Description of the task: When you answer, restate the entries below without altering anything.

######

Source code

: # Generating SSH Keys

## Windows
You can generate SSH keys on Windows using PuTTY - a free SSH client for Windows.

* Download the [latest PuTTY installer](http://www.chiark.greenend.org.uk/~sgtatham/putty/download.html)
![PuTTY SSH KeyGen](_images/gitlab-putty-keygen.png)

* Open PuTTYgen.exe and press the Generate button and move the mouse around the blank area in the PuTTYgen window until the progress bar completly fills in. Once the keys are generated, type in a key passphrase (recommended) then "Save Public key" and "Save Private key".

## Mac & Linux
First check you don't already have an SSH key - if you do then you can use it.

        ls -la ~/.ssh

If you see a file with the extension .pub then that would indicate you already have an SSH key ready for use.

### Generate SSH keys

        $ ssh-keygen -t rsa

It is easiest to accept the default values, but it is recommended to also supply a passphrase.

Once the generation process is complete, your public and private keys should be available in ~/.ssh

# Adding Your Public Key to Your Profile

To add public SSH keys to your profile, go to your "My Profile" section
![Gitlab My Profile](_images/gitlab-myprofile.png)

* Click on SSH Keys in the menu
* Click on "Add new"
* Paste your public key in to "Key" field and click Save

######

Answer to this problem:
Source code

: # Generating SSH Keys

## Windows
You can generate SSH keys on Windows using PuTTY - a free SSH client for Windows.

* Download the [latest PuTTY installer](http://www.chiark.greenend.org.uk/~sgtatham/putty/download.html)
![PuTTY SSH KeyGen](_images/gitlab-putty-keygen.png)

* Open PuTTYgen.exe and press the Generate button and move the mouse around the blank area in the PuTTYgen window until the progress bar completly fills in. Once the keys are generated, type in a key passphrase (recommended) then "Save Public key" and "Save Private key".

## Mac & Linux
First check you don't already have an SSH key - if you do then you can use it.

        ls -la ~/.ssh

If you see a file with the extension .pub then that would indicate you already have an SSH key ready for use.

### Generate SSH keys

        $ ssh-keygen -t rsa

It is easiest to accept the default values, but it is recommended to also supply a passphrase.

Once the generation process is complete, your public and private keys should be available in ~/.ssh

# Adding Your Public Key to Your Profile

To add public SSH keys to your profile, go to your "My Profile" section
![Gitlab My Profile](_images/gitlab-myprofile.png)

* Click on SSH Keys in the menu
* Click on "Add new"
* Paste your public key in to "Key" field and click Save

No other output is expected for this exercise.